Все разыгралось точно по нотам, через несколько месяцев, в Ронкалье, где был повторно созван имперский сейм. Баудолино получил возможность поглазеть на невиданное роскошное зрелище. Рагевин заранее предупредил, что весь этот спектакль: реющие знамена, штандарты, разноцветные шатры – не бродячий цирк с купцами и гаерами, а дань символике. Это по требованию Фридриха на берегу По воспроизводился древнеримский военный лагерь. Тем демонстрировалось, что от Рима ведется его кесарийское достоинство. В центре лагеря стояла императорская палатка, подобие храма, а вокруг нее пышным кругом – палатки придворных феодалов, вассалов короля и вассалов вассалов короля. Вокруг ставки Фридриха расселились архиепископ Кельнский, епископ Бамбергский, Даниил Пражский, Конрад Аугсбургский, прочие и прочие. На другом берегу реки стали итальянцы: кардинал-легат папского престола; патриарх Аквилеи; архиепископ Милана; епископы Турина, Альбы, Ивреи, Асти, Новары, Верчелли, Тортоны, Павии, Комо, Лоди, Кремоны, Пьяченцы, Реджо, Модены, Болоньи, кто знает каких еще мест. Председательствуя на этом величественном, воистину вселенском сходе, Фридрих дал знак к началу прения.

Короче (свертывал рассказ Баудолино, чтоб не утомлять Никиту великолепием императорского, правоведческого и священнослужительного красноречия), четверо болонских докторов, самые отборные, выучившиеся от самого Ирнерия, были приглашены императором провозгласить свой безоговорочный ученый отзыв о его императорских правомочиях, и трое из них, Булгарий, Якобий и Гугон из Равеньянской Порты, выразились в желательном Фридриху духе, а именно что императорское право основывается на римском законе. Противоположного суждения держался четвертый доктор, Мартин.

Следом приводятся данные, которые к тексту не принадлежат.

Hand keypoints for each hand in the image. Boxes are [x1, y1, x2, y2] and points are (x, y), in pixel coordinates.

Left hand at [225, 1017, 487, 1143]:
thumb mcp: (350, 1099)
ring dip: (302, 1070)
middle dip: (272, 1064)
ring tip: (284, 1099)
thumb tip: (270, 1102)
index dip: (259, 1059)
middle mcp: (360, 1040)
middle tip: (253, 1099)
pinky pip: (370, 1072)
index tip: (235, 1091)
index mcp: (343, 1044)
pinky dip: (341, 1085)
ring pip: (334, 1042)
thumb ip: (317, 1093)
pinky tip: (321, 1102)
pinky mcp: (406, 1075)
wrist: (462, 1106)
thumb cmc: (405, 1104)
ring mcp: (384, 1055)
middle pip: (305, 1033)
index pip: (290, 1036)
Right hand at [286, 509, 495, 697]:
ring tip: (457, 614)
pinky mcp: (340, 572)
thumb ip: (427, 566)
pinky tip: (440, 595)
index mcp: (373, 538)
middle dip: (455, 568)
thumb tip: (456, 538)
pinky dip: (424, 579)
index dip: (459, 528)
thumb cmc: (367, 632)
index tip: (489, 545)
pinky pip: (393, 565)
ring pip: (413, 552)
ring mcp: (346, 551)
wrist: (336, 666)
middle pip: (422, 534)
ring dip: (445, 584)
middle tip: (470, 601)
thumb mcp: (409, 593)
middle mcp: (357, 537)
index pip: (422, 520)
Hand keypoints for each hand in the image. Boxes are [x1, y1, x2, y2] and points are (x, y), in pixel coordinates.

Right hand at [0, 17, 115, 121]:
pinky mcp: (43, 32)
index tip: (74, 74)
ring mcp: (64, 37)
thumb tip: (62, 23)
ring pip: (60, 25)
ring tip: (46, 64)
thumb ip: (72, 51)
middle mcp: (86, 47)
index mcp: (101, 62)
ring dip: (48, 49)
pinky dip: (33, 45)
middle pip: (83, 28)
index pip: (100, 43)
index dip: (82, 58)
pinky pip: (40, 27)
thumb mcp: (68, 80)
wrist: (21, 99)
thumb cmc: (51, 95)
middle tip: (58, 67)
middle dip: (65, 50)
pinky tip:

– И ему Фридрих, верно, приказал выколоть очи, – вставил Никита.

– Да ни в коем разе, сударь мой Никита, – ответил Баудолино. – Это у вас, у ромеев, выкалывают очи за любую малость. Нет у вас понятия о том, что законно, а что не очень. Забыли вы своего знаменитого Юстиниана… Выслушав всех докторов, Фридрих принял Constitutio Habita, в которой болонскому студиуму даровалось самоуправление, а при самоуправлении этот Мартин имел право говорить что угодно и никакой император не мог сметь его тронуть и пальцем. Посмей император тронуть его пальцем, это бы означало, что доктора не суверенны, а если они не суверенны, их мнение ничего не значит. Фридрих тотчас превратился бы в узурпатора.

Вот так штука, думал про себя на это Никита: господин Баудолино хочет мне внушить, будто империю основал не кто иной, как он. И что какую бы ни проболтал он фразу, фраза наделена такой силой, что немедленно обращается в истину. Послушаем, что еще он скажет.


Тем временем появились генуэзцы и принесли корзину фруктов, поскольку день достигал середины и пришло время Никите подкрепить силы. Грабеж, по их сообщению, продолжался, и из дому казать нос было невозможно. Баудолино продолжил свой рассказ.


Фридрих решил, что если безусым юношей, обучившимся лишь у скромного Рагевина, Баудолино умеет формулировать такие превосходные мысли, бог весть чего он сможет достичь, будучи послан и вправду в Париж для обучения. Обнимая его с сердечностью, он просил его действительно доучиться до мудрости, учитывая, что он-то сам за заботами царства и военными тяготами никогда не имел времени обрести столько познаний, сколько следовало бы. Императрица распрощалась с Баудолино, поцеловав его в чело (Баудолино, ясно, почти сомлел), и сказала в напутствие (а она, даром что важная дама и королева, но читать и писать умела): – Пиши мне письма, рассказывай, что с тобою и как. Придворная жизнь докучлива. Твои послания мне ее скрасят.